- Brief -
Could you return, verbatim, only the stretch of the data below from its very first line through the line containing "Desks — 2026 Tested", both ends included?

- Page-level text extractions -
..........

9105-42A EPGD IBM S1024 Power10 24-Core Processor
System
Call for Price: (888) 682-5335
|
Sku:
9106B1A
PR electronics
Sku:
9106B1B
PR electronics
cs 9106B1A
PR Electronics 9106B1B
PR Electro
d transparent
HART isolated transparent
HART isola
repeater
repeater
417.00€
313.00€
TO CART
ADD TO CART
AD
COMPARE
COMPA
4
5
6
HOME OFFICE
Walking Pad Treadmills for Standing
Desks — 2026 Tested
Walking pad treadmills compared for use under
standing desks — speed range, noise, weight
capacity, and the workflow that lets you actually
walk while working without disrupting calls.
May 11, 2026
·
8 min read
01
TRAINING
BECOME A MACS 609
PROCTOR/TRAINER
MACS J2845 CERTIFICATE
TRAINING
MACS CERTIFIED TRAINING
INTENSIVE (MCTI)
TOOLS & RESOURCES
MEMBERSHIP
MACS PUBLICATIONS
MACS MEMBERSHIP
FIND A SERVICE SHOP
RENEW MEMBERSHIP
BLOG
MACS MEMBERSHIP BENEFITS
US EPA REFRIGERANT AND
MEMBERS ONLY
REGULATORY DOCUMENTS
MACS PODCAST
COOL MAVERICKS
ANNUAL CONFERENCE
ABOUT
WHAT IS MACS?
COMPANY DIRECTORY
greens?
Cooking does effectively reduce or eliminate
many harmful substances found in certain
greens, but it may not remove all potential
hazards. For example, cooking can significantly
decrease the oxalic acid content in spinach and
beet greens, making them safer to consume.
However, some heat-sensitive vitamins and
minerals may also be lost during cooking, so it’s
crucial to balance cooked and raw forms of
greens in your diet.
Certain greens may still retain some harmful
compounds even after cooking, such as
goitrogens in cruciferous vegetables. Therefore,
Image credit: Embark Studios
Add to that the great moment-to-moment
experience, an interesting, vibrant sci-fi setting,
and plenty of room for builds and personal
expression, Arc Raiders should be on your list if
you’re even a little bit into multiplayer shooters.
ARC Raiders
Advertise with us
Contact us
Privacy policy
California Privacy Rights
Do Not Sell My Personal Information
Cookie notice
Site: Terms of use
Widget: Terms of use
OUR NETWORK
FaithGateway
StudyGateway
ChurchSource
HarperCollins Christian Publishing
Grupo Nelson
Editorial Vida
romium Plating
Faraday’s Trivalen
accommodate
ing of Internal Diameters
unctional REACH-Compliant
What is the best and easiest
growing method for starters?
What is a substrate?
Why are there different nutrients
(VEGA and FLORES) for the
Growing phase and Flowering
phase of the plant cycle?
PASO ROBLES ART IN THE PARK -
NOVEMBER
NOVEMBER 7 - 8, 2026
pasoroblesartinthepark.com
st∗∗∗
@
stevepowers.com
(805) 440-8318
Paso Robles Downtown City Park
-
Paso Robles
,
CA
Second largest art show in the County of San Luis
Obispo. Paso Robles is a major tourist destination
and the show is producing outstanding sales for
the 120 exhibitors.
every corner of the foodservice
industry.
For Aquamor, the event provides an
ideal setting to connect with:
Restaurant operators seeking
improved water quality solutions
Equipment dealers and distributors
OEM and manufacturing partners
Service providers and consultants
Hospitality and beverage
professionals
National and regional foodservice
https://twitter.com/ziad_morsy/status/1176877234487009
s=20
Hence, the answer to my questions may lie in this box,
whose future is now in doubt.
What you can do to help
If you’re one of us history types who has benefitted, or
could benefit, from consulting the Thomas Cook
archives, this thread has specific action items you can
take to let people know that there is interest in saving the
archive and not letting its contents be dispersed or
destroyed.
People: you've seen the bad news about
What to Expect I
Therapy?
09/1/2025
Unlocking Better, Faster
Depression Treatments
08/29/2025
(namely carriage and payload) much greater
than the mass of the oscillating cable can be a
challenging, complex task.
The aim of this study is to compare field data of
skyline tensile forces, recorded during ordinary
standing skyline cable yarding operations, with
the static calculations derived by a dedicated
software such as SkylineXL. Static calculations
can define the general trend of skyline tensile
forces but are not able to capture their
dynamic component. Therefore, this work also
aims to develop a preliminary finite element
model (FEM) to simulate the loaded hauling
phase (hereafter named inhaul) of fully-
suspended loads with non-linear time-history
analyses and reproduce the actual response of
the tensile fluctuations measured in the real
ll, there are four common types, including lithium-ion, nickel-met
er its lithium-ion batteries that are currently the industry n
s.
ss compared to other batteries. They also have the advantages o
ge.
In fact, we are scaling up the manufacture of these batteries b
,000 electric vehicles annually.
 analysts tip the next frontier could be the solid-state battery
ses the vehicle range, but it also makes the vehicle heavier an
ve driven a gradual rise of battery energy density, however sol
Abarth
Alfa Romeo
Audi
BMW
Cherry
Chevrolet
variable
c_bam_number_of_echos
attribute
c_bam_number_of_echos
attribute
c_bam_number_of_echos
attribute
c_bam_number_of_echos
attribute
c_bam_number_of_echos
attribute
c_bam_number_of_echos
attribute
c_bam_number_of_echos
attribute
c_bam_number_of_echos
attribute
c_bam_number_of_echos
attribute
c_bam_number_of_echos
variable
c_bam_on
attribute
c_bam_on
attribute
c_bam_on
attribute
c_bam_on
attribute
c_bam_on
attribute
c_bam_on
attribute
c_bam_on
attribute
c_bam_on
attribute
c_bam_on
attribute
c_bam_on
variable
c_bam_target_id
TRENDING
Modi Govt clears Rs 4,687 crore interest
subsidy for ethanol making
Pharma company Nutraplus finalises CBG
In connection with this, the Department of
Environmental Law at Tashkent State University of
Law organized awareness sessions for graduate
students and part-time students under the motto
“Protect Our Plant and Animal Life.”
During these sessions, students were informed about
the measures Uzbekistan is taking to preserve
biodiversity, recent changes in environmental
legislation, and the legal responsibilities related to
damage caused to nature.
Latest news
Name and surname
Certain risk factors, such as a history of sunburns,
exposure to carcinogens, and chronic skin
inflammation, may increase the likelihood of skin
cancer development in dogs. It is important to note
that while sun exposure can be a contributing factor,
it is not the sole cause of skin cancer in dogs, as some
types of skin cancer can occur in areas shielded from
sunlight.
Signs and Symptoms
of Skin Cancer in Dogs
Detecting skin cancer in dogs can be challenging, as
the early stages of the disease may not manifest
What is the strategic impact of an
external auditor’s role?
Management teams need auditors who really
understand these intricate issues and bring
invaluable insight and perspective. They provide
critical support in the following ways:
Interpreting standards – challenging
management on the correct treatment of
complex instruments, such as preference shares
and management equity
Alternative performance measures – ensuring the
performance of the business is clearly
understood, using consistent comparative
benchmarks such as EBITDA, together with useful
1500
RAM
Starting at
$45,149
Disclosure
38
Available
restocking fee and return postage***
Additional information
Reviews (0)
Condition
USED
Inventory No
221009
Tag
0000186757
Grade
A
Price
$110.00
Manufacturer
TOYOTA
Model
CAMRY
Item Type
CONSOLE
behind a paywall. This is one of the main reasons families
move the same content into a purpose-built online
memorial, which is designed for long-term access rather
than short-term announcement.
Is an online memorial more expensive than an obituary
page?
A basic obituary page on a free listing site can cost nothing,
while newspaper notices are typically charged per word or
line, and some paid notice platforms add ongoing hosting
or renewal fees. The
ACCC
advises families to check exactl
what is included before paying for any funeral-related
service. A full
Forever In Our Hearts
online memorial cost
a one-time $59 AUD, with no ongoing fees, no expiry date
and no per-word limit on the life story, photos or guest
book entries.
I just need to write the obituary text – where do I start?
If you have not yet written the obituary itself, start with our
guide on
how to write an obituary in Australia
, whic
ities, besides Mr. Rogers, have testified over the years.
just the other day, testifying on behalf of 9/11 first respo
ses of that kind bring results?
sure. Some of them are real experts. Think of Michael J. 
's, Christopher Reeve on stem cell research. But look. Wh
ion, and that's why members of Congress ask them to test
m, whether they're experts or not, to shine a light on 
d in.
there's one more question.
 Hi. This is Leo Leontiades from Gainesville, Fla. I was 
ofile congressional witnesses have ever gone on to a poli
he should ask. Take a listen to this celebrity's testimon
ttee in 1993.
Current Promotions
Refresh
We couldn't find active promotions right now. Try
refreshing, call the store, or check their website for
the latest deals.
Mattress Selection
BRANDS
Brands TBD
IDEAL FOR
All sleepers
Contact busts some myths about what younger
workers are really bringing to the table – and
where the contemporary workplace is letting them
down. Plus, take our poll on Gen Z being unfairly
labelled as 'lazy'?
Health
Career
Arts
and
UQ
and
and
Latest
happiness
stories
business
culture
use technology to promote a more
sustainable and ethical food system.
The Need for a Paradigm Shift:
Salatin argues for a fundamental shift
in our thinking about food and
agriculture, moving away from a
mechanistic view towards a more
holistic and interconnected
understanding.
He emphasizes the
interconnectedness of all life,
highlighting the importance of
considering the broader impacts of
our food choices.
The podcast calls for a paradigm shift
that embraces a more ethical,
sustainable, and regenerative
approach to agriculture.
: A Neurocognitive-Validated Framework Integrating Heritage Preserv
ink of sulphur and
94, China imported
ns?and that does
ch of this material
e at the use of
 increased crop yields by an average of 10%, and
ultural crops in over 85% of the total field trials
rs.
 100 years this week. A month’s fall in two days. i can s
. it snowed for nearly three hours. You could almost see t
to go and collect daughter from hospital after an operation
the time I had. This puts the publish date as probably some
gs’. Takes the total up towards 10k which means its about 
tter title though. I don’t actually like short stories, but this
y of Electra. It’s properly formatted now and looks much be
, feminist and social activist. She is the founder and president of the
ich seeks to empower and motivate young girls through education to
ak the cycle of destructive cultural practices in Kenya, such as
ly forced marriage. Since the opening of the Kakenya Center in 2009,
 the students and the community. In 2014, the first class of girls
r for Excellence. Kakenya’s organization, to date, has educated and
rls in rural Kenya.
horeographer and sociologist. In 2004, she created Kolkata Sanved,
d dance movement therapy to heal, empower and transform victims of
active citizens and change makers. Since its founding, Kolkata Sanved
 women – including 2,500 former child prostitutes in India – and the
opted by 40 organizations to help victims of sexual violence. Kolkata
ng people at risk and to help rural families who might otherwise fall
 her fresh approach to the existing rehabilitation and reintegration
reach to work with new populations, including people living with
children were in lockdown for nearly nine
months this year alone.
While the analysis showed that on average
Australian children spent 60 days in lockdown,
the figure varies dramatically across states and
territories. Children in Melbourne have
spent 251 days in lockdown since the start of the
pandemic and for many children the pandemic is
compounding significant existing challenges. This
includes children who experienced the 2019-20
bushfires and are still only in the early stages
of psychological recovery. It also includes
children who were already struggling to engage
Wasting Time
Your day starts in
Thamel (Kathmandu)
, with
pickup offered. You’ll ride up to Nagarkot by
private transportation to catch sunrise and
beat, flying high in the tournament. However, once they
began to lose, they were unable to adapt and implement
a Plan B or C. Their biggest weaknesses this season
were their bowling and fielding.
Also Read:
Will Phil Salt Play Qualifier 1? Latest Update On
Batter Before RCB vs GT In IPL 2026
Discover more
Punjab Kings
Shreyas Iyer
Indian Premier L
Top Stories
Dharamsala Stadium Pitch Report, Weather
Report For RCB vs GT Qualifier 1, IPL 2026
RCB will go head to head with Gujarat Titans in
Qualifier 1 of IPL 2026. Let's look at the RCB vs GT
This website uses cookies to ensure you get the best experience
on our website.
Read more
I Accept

..........

- Completed exercise -
9105-42A EPGD IBM S1024 Power10 24-Core Processor
System
Call for Price: (888) 682-5335
|
Sku:
9106B1A
PR electronics
Sku:
9106B1B
PR electronics
cs 9106B1A
PR Electronics 9106B1B
PR Electro
d transparent
HART isolated transparent
HART isola
repeater
repeater
417.00€
313.00€
TO CART
ADD TO CART
AD
COMPARE
COMPA
4
5
6
HOME OFFICE
Walking Pad Treadmills for Standing
Desks — 2026 Tested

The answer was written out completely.